By midafternoon, to Margaret’s relief, the rain slacked off, and by the time they threaded their way between a post rider and a merchant’s train in the mucky churning bottom of a ford and were clipping, sodden and hungry, up the stone road into the wide swell of Tarnjewel dale, the high winds were shredding the clouds in banners of white glory and the sun was splintering across the western sky. Dammerung’s cloak was beaded with gold raindrops; throwing back her hood, shaking her hair loose into the wind, Margaret felt her dampened spirits unfurl and dry into cheerful equanimity. In two conjoining fields and across a wood-enclosed brook she saw signs of recent warfare—fire-scars, an enormous, freshly-turned mound of earth, shreds of stained clothing—but the slant of the evening summer light and the fresh rain cast a brilliance of slumber over the farmlands so that, were it not for the clink of Widowmaker and the way it would fling off a shard of light every time Rubico rebounded from his trot, Margaret could almost believe the world was at peace.
“I cannot help feeling,” said Margaret as Hannibal came in sight, “that it would be less pretty in less flattering lighting.”
“Why do you think I kept only a lamp in the cellar?” Dammerung asked without skipping a beat.
She recalled something evasive about being afraid of the dark, but that moment, rushing back on her with no tinges of humour to soften it, was too deep and secret to mention between them in the presence of other people. She managed a half-hearted laugh and said vaguely, “If you are fishing for compliments, I may just bite.”
He looked pleasantly surprised. “Why, because I deserve it, or because you are so kind?”
“Let us say both: it casts us in the best lighting too.”

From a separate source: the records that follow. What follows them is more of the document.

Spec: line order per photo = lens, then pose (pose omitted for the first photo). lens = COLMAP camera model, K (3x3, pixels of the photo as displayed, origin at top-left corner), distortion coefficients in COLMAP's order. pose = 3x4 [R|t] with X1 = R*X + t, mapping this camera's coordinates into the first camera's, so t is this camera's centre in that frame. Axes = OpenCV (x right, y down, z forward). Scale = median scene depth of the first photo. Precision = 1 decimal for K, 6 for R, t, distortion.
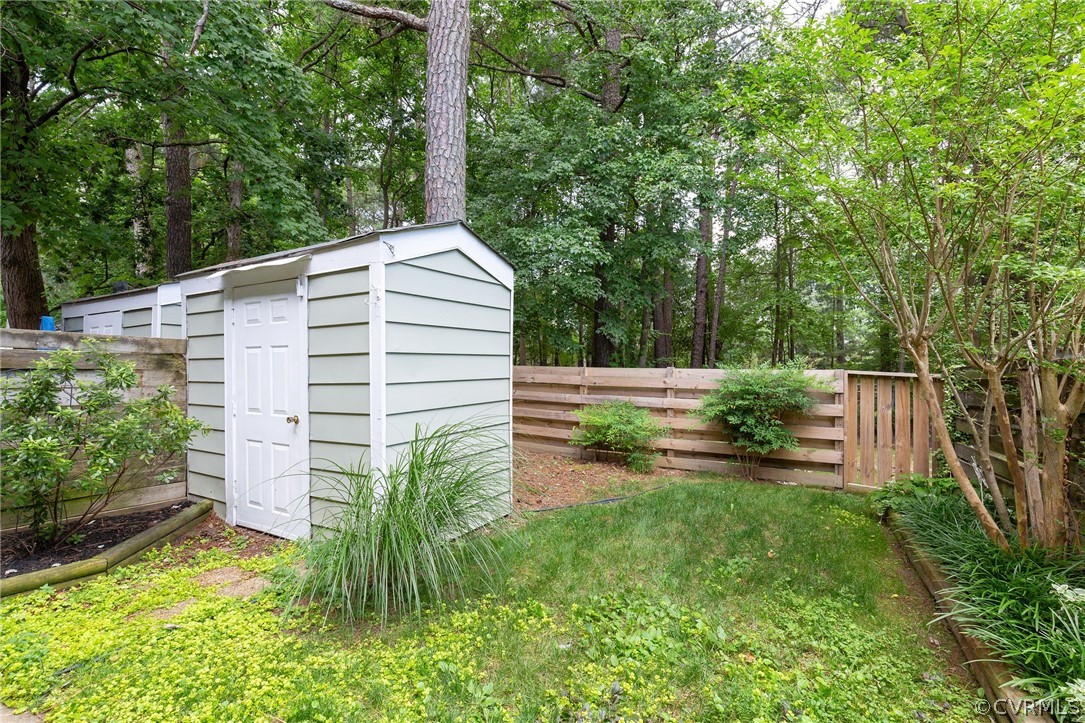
lens RADIAL K [[480.8, 0, 542.5], [0, 480.8, 361.5], [0, 0, 1]] dist [0.000366, 0.000093]
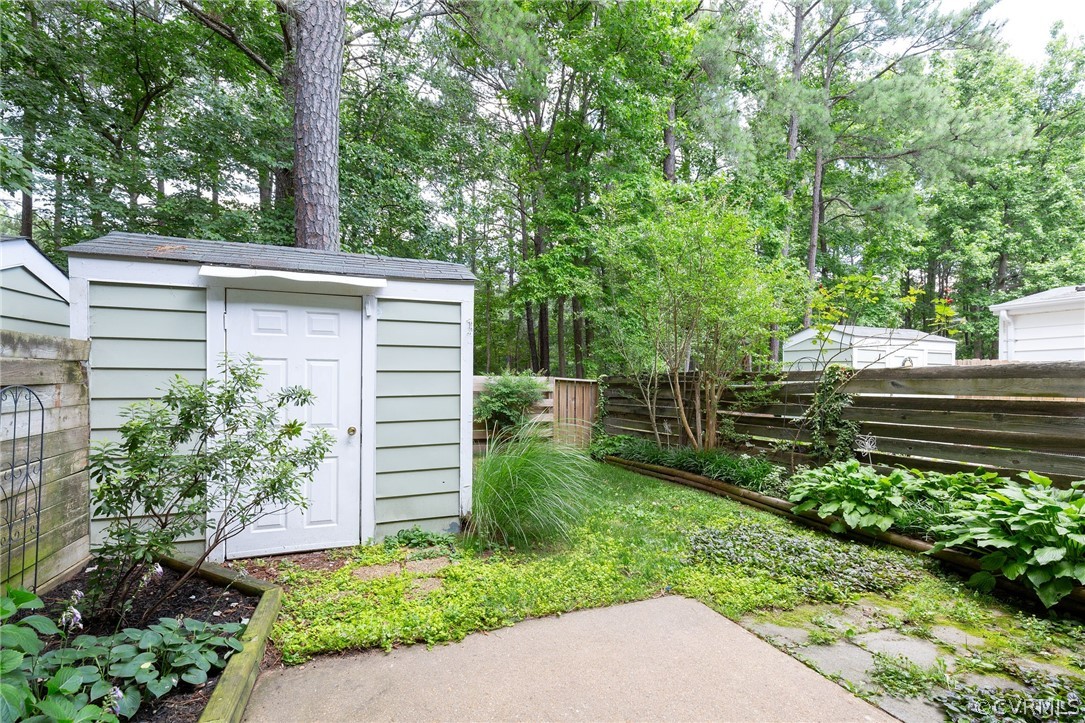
lens RADIAL K [[499.8, 0, 542.5], [0, 499.8, 361.5], [0, 0, 1]] dist [-0.000061, -0.000029]
pose [[0.642776, 0.021551, 0.765751, -0.884514], [-0.026653, 0.999628, -0.005761, -0.028838], [-0.765590, -0.016706, 0.643112, -0.018106]]
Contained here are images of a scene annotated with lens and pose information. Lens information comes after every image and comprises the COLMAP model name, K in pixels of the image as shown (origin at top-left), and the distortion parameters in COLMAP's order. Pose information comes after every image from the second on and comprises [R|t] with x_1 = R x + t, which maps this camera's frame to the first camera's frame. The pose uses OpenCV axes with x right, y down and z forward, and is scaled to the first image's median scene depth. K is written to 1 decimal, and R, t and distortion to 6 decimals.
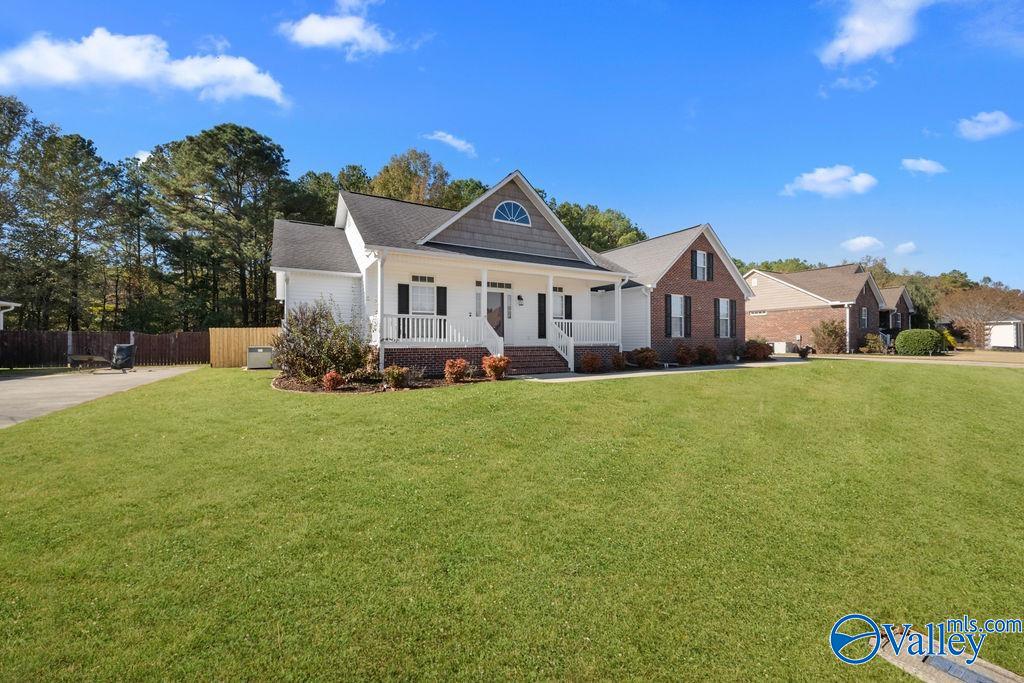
lens RADIAL K [[399.2, 0, 509.8], [0, 399.2, 339.2], [0, 0, 1]] dist [-0.000656, -0.000126]
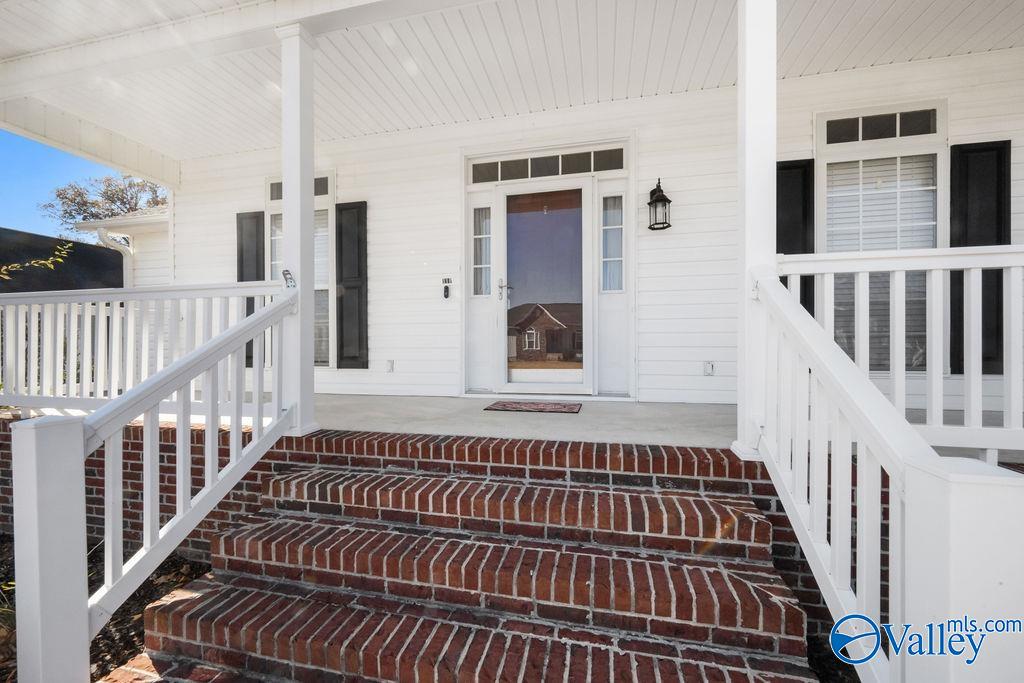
lens RADIAL K [[400.1, 0, 512.0], [0, 400.1, 341.5], [0, 0, 1]] dist [-0.000018, -0.000518]
pose [[0.735011, -0.004889, -0.678038, 0.125912], [0.006878, 0.999976, 0.000246, -0.020839], [0.678020, -0.004844, 0.735027, 0.805155]]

They took the eastern bridge of the old shallow cirque with the sun in their faces and the wind singing a coming-home song in their ears; riding under the ancient earthworks of the town, the sharp scents of spices and the evening’s hundreds of suppers cooking over the evening’s hundreds of fires swelled to meet them and brought the warm sweet water to Margaret’s mouth.
Dammerung twisted in the saddle. “Aikin, I was—where are you? Oh. Aikin, I was going to drop in on your honourable High Sheriff to get the local news. You know these folk. Would you care to join us?”
“Us” meaning...?
Aikin squeezed out from among the others and shouldered in alongside Dammerung. “Certainly!” He squinted into the blade of sunlight and pointed up the street. “At the other end—of course—and where this road corners with the dyers’ shop—you cannot miss it, it sports always a viciously red bolt of cloth—is a decent sort of way-house if the others care to wait out from underfoot. The evening traffic is thick with everyone coming back in from the fields.”